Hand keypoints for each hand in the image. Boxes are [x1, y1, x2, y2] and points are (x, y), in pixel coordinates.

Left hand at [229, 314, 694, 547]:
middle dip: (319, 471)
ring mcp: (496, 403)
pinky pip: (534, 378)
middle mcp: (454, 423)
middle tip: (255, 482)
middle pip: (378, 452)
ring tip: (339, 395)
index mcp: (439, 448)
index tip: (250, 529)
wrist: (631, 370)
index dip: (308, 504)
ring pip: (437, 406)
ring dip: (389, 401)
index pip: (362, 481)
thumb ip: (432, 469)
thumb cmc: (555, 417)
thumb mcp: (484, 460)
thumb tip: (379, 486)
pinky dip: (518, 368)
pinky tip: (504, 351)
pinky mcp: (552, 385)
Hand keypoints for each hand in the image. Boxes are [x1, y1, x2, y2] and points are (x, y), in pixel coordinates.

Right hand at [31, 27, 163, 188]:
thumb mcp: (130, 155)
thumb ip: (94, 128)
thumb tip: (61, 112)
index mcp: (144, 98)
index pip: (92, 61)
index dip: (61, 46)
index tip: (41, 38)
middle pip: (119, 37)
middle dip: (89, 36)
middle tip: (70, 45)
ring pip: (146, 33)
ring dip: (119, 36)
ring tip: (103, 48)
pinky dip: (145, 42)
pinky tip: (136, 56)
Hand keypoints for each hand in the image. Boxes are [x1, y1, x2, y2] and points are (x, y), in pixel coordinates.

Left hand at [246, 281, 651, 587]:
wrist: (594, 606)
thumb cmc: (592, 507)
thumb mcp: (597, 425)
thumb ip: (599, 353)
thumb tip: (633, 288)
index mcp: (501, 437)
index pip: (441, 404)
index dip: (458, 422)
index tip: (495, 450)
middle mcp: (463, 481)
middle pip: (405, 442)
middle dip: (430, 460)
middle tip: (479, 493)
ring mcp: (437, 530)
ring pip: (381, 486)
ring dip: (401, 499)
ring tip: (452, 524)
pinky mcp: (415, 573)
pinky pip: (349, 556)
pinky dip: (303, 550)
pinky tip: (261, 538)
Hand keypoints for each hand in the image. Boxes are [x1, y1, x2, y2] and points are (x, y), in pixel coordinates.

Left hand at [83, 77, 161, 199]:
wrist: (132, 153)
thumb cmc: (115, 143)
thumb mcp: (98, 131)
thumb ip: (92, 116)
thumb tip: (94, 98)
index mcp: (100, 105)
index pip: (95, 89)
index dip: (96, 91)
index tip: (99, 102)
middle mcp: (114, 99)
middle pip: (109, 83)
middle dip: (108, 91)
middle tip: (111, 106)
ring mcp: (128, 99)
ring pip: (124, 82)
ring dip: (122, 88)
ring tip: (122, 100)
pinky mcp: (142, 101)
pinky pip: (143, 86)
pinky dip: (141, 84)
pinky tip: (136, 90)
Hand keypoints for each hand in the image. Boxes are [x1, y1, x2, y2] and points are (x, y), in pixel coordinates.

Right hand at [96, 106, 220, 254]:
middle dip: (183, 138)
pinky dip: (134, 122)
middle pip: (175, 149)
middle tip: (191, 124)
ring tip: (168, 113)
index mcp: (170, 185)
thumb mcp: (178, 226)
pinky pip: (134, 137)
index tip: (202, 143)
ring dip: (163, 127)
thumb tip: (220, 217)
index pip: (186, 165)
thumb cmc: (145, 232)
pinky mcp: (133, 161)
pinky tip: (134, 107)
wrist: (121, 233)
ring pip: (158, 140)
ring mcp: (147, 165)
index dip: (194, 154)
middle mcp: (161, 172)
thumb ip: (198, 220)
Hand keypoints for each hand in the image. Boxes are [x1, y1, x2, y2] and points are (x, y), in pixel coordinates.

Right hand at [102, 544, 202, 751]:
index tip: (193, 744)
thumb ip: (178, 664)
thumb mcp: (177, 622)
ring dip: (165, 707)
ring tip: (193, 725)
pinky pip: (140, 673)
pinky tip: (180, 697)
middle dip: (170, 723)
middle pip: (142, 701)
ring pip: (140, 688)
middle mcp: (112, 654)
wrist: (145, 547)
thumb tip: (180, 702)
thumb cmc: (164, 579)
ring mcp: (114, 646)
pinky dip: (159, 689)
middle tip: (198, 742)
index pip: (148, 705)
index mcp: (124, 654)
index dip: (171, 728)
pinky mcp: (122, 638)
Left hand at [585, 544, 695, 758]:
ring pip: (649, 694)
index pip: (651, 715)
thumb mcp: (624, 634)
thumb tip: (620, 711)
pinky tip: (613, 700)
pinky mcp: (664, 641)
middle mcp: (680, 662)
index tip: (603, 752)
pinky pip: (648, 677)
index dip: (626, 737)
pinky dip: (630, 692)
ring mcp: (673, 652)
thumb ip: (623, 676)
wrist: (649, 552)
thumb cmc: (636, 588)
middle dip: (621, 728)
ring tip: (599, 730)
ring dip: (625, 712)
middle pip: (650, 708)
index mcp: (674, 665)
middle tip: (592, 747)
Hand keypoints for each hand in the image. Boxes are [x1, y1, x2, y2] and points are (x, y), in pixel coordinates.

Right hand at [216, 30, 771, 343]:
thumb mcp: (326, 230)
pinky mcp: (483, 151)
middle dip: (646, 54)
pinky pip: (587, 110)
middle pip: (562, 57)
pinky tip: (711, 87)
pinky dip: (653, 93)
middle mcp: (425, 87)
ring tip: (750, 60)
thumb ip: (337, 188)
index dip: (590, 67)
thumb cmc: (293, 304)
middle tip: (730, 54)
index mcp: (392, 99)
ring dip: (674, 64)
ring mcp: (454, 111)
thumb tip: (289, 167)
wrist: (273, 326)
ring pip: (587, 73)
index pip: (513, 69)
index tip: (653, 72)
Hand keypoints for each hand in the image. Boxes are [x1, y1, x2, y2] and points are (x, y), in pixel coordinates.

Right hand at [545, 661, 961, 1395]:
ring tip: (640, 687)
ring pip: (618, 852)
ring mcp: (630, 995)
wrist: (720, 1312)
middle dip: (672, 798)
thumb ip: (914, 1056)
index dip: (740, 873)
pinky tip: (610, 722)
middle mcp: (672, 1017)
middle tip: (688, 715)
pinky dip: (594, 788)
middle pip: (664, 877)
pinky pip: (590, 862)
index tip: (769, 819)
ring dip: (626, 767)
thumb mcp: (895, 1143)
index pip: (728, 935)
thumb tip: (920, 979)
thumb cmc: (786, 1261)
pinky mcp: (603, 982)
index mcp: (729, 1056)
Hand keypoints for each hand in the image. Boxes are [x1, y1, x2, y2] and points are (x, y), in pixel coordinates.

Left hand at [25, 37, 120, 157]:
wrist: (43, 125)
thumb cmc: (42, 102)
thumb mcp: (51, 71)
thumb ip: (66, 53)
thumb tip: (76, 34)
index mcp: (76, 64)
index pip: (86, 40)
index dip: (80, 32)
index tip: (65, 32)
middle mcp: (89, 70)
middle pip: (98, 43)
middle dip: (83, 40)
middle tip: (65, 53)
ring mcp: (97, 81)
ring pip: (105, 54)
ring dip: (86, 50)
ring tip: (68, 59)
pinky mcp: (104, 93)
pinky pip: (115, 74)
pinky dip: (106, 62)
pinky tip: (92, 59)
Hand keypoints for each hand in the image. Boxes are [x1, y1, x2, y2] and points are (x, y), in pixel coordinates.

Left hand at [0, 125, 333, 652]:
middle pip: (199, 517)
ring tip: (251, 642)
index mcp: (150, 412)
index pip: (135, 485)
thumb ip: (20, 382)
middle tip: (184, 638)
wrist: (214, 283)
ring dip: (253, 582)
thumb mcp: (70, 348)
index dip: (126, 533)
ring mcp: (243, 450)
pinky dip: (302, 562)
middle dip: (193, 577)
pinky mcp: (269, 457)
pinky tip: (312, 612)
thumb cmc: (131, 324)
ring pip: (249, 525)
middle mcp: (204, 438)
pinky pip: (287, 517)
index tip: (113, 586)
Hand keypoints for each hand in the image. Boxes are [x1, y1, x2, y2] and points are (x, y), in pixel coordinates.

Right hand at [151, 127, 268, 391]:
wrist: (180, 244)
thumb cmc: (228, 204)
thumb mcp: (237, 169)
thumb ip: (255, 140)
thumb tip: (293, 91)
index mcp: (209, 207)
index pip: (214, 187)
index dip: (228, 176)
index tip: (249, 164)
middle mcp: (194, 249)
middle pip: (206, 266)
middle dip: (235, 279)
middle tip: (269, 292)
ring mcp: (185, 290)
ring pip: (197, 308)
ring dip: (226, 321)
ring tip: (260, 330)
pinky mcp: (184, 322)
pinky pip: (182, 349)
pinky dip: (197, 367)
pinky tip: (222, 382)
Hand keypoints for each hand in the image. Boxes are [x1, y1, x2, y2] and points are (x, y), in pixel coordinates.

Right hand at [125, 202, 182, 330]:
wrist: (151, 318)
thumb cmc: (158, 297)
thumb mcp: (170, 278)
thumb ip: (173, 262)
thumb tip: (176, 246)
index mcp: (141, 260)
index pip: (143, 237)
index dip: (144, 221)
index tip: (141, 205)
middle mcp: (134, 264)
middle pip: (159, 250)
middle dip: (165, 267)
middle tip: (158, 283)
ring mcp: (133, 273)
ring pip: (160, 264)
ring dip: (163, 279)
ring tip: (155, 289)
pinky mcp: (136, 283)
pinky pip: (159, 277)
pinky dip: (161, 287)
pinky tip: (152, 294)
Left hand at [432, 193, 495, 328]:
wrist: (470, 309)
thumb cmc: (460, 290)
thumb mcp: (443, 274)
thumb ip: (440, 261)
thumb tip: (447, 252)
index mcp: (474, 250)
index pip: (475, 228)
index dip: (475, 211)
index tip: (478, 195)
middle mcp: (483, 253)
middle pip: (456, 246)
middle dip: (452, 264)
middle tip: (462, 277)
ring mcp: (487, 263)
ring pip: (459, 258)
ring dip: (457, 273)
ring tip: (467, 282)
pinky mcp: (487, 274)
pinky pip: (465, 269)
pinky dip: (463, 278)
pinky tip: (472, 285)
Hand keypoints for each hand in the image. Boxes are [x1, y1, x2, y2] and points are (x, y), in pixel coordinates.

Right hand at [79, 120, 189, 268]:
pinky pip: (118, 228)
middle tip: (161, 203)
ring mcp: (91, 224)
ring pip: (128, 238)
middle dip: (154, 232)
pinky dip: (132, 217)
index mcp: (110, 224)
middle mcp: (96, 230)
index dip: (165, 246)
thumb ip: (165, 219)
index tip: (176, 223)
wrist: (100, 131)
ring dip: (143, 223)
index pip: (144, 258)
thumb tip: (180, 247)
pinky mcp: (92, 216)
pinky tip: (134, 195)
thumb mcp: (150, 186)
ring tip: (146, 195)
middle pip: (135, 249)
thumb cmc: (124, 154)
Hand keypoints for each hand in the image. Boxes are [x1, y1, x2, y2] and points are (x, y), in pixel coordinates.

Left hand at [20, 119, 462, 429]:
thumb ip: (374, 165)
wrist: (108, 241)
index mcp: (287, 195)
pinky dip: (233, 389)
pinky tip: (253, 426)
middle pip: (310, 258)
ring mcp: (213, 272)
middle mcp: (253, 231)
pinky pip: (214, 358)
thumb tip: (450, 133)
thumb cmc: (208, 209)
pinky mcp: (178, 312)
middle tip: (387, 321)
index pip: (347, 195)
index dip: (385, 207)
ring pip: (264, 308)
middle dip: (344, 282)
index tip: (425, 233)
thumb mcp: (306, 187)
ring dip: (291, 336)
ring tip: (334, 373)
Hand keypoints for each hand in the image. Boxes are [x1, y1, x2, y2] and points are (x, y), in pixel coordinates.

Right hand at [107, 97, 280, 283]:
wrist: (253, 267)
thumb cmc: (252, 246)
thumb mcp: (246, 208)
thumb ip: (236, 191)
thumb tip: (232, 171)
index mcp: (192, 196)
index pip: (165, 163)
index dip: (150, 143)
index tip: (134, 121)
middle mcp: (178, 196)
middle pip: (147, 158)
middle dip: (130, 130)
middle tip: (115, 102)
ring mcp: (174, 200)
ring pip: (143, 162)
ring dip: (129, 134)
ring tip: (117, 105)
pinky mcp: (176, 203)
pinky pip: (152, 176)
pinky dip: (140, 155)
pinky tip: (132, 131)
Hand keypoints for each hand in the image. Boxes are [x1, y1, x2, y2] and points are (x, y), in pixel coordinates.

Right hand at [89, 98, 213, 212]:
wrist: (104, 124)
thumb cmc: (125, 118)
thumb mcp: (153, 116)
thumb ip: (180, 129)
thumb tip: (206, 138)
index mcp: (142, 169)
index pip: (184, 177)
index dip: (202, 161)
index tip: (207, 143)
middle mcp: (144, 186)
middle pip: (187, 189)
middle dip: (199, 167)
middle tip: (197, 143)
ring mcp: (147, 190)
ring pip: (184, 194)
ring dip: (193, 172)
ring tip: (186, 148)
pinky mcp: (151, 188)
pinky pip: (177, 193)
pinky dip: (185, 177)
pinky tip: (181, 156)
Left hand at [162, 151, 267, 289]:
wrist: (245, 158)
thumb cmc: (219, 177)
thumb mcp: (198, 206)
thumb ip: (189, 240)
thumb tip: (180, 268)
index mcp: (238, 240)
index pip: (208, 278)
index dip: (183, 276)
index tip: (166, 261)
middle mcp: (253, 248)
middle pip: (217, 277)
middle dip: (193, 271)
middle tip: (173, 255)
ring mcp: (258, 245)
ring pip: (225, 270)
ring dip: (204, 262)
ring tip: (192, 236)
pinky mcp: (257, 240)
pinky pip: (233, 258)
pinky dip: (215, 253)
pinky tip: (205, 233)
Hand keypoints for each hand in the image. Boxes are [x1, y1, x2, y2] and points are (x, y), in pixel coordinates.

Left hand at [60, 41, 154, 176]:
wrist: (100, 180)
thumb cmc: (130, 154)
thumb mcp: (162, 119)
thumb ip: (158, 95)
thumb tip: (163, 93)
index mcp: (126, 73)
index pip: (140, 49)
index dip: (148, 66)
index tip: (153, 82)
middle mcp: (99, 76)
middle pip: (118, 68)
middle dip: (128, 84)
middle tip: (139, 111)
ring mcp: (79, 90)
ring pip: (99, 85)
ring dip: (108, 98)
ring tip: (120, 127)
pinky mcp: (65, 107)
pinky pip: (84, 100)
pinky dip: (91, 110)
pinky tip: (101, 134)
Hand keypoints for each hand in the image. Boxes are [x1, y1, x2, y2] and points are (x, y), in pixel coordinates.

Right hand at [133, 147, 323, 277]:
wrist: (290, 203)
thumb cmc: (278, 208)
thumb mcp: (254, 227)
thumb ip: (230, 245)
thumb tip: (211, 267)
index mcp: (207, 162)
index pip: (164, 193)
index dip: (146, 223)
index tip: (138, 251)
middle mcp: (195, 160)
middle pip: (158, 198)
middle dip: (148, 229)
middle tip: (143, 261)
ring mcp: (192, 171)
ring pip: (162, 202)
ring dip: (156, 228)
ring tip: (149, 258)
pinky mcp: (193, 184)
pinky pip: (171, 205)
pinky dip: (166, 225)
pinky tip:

# Exercise prompt:
The answer is to be the lines from the one holding "middle pip: (158, 198)" through the end of the data above, transcribed character for character, both ends included.

# The answer:
middle pip: (158, 198)
middle dip: (148, 229)
middle tip: (143, 261)
ring mcp: (192, 171)
ring pip: (162, 202)
ring dip: (156, 228)
ring tip: (149, 258)
pinky mcp: (193, 184)
pinky pip: (171, 205)
pinky dip: (166, 225)
pinky tip:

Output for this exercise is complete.